**Task instructions**.
Reproduce word for word the lines of the listing below, starting at the line containing "Transcribe the song" and ending at the line containing "E por em ordem o que é fundamental", with both of those lines included.

**Supplied records**.
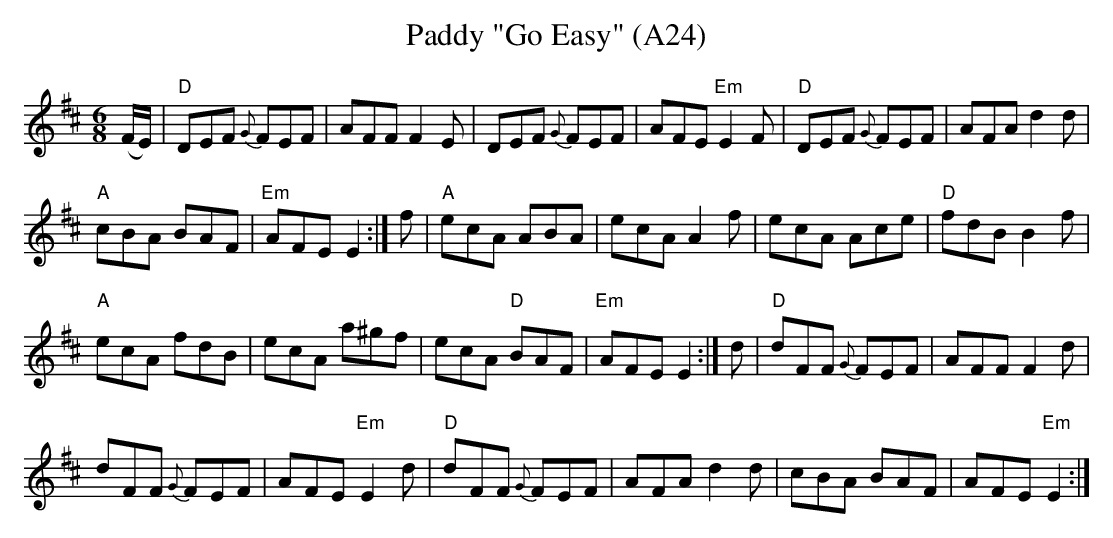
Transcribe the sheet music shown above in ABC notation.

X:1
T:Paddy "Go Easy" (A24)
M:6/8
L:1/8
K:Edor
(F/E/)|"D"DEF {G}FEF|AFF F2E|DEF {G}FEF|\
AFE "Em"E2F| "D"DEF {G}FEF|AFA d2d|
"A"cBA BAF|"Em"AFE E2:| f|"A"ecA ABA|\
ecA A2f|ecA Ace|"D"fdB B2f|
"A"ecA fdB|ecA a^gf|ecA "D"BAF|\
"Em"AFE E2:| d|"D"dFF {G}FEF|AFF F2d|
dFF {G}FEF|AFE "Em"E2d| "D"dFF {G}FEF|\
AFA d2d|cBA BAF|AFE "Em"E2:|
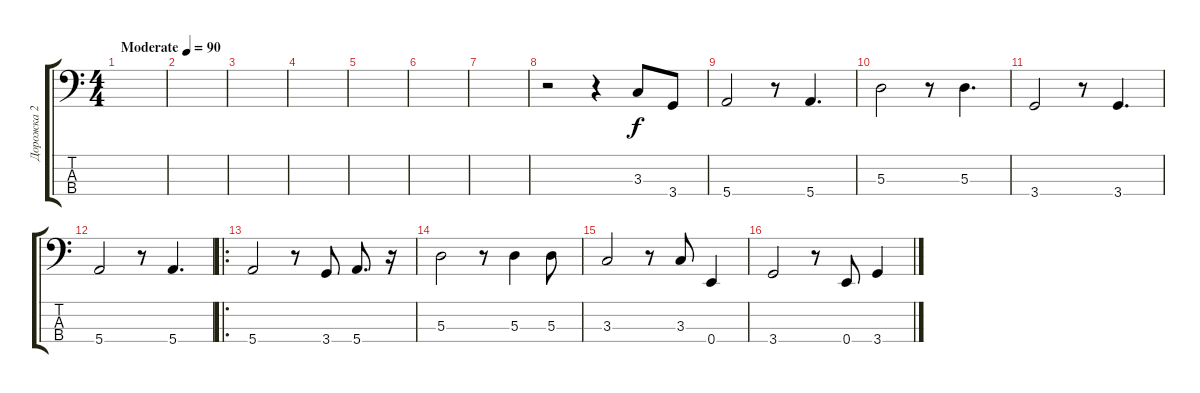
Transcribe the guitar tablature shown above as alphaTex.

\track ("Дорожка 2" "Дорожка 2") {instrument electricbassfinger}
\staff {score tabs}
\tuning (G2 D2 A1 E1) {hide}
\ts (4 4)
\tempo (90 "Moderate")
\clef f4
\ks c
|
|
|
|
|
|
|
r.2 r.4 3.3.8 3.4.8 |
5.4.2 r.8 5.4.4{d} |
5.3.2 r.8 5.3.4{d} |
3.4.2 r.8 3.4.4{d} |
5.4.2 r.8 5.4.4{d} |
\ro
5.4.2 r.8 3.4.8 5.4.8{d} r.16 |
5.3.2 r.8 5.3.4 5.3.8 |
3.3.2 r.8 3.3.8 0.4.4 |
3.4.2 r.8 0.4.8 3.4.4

==

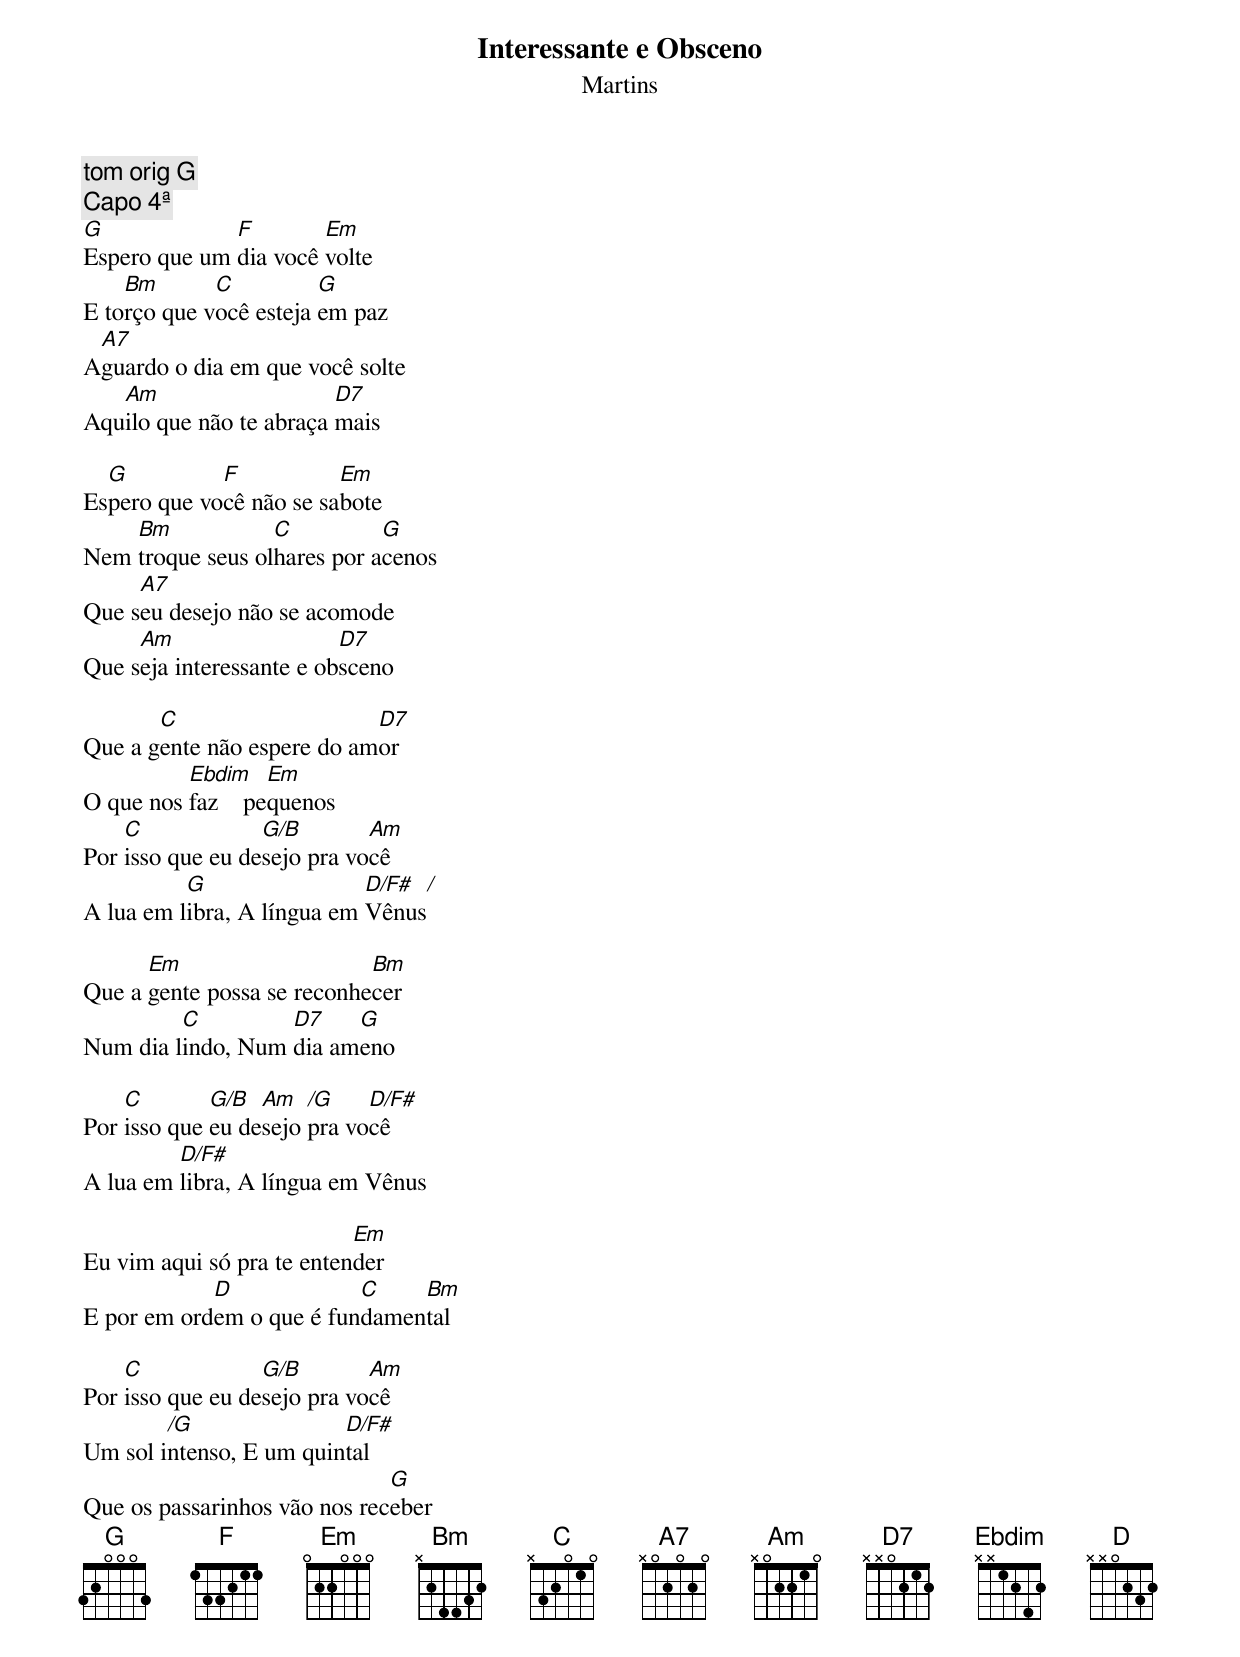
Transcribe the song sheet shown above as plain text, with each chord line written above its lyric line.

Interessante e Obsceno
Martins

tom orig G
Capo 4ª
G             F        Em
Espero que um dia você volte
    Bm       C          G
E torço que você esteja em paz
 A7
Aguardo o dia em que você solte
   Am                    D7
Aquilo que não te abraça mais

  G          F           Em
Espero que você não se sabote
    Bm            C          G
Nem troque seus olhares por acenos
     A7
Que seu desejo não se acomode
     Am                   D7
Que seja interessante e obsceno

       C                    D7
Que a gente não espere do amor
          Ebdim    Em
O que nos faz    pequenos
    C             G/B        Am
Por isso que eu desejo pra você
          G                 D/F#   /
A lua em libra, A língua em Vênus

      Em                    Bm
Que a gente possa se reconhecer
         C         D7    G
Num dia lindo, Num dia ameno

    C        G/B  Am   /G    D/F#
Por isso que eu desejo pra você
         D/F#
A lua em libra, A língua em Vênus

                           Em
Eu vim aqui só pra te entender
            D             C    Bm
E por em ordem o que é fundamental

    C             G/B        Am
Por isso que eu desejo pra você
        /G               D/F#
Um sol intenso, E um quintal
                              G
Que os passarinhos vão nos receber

**Correct answer**.
Transcribe the song sheet shown above as plain text, with each chord line written above its lyric line.

Interessante e Obsceno
Martins

tom orig G
Capo 4ª
G             F        Em
Espero que um dia você volte
    Bm       C          G
E torço que você esteja em paz
 A7
Aguardo o dia em que você solte
   Am                    D7
Aquilo que não te abraça mais

  G          F           Em
Espero que você não se sabote
    Bm            C          G
Nem troque seus olhares por acenos
     A7
Que seu desejo não se acomode
     Am                   D7
Que seja interessante e obsceno

       C                    D7
Que a gente não espere do amor
          Ebdim    Em
O que nos faz    pequenos
    C             G/B        Am
Por isso que eu desejo pra você
          G                 D/F#   /
A lua em libra, A língua em Vênus

      Em                    Bm
Que a gente possa se reconhecer
         C         D7    G
Num dia lindo, Num dia ameno

    C        G/B  Am   /G    D/F#
Por isso que eu desejo pra você
         D/F#
A lua em libra, A língua em Vênus

                           Em
Eu vim aqui só pra te entender
            D             C    Bm
E por em ordem o que é fundamental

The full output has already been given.